The main hydrological system is the Tonel Sap/Mekong system. The Mekong river and Lake Tonle Sap are connected by the Tonle Sap river, which is approximately 120 km long and twice a year reverses its direction of flow. From July to the end of October, when the level of the Mekong is high, water flows into the Tonle Sap river, which fills Lake Tonle Sap, thereby increasing the size of the lake from 2 600 km2 to about 10 500 km2 at its maximum. The storage capacity of Lake Tonle Sap is about 72 km3. In early November, when the level of the Mekong decreases, the Tonle Sap river reverses its flow, and water flows from Lake Tonle Sap to the Mekong river and thence to the Mekong Delta.

The Tonle Sap Great Lake has several input rivers, the most important being the Tonle Sap river during the rainy season, which contributes 62 percent of the total water supply. The other rivers in the sub-basin and direct rainfall on the lake contribute the remaining 38 percent. Other major rivers are the Sen river, Sreng river, Pursat (Pouthisat) river, Sisophon river, Mongkul Borey river, and Sangker river.

In Cambodia, the Mekong river flows from north to south, over a distance of around 480 km. About 86 percent of Cambodia’s territory (156 000 km2) is included in the Mekong river basin, the remaining 14 percent draining directly towards the Gulf of Thailand. The Kong river is one of the largest tributaries of the Mekong. It originates in Viet Nam, runs through Lao PDR and joins the San river and Mekong river near Stoeng Treng in Cambodia.

Cambodia was a member of the Mekong river Committee between 1957 and 1975. On 5 April 1995, Cambodia, Lao People’s Democratic Republic, Thailand and Viet Nam signed an agreement for the development of the Mekong river. Under the agreement, the Mekong River Committee became the Mekong River Commission. Cambodia represents 20 percent of the total catchment area of the Mekong river basin.

This river system flowing into the Gulf of Thailand is less important, but retains its potential for future development of water resources, owing to much rain and steep slopes in this area (WEPA, 2010).

The average annual discharge of the Mekong river entering Cambodia is estimated to be close to the discharge at Paksé (324.45 km3/year) in Lao People’s Democratic Republic, some 120 km upstream from the border with Cambodia. Other inflows to the Mekong-Tonle Sap system from outside the country amount to 29.9 km3 from Viet Nam and 1.19 km3 from Thailand. On average, 471.51 km3/year flows out of the country to Viet Nam through the Mekong channels (470 km3/year) and tributaries (1.41 km3/year).

The internal renewable surface water resources (IRSWR) have been computed as the difference between outflow and inflow, i.e. 115.97 km3. This figure does not include the unknown discharge of small rivers to the Gulf of Thailand and is thus probably an underestimate. Annual groundwater resources are about 17.6 km3 most of which, an estimated 13 km3, is drained by the rivers and cannot be considered as additional water resources. The total internal renewable water resources of Cambodia are, therefore, approximately 120.57 km3/year (115.97+17.6-13.0) and total renewable water resources at 476.11 km3/year (Table 2).


The alluvial deposits in the Tonle Sap and Mekong floodplain/delta are believed to be excellent shallow aquifers, with high recharge rates and a water table generally within 5-10 m of the surface water. Shallow wells could be used in an estimated 48 000 km2 of the country (WEPA, 2010).

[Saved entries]
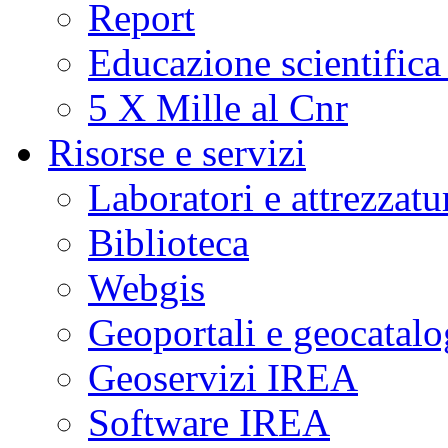
Report
Educazione scientifica
5 X Mille al Cnr
Risorse e servizi
Laboratori e attrezzatu
Biblioteca
Webgis
Geoportali e geocatal
Geoservizi IREA
Software IREA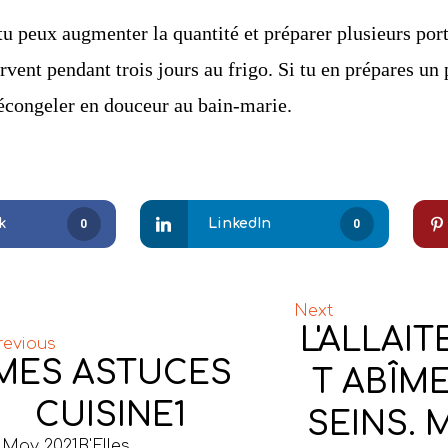
 tu peux augmenter la quantité et préparer plusieurs por
rvent pendant trois jours au frigo. Si tu en prépares u
décongeler en douceur au bain-marie.
k
LinkedIn
0
0
Next
L'ALLAI
revious
MES ASTUCES
T ABÎME
CUISINE1
SEINS. 
 May 2021
B'Elles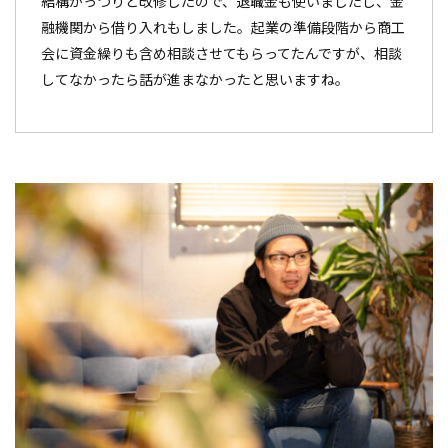
結構がっつりと改修したので、退職金も使いましたし、金
融機関から借り入れもしました。起業の準備段階から商工
会に資金繰りも含め相談させてもらってたんですが、相談
してなかったら話が進まなかったと思いますね。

*Exercises to complete*.
1. Please repeat, word for word, the part of the passage on Cambodia's water resources starting with "In Cambodia, the" and going on through "Treng in Cambodia.".
2. Answer these questions using the passage on Cambodia's water resources.
(a) About how long is the Tonle Sap river?
(b) What share of Cambodia's territory lies within the Mekong river basin?
(c) On what date was the agreement for the development of the Mekong river signed?
These entries were taken from a separate source.

*Per-task answers*.
1.
In Cambodia, the Mekong river flows from north to south, over a distance of around 480 km. About 86 percent of Cambodia’s territory (156 000 km2) is included in the Mekong river basin, the remaining 14 percent draining directly towards the Gulf of Thailand. The Kong river is one of the largest tributaries of the Mekong. It originates in Viet Nam, runs through Lao PDR and joins the San river and Mekong river near Stoeng Treng in Cambodia.

2.
(a) Approximately 120 km.
(b) About 86 percent (156 000 km2).
(c) 5 April 1995.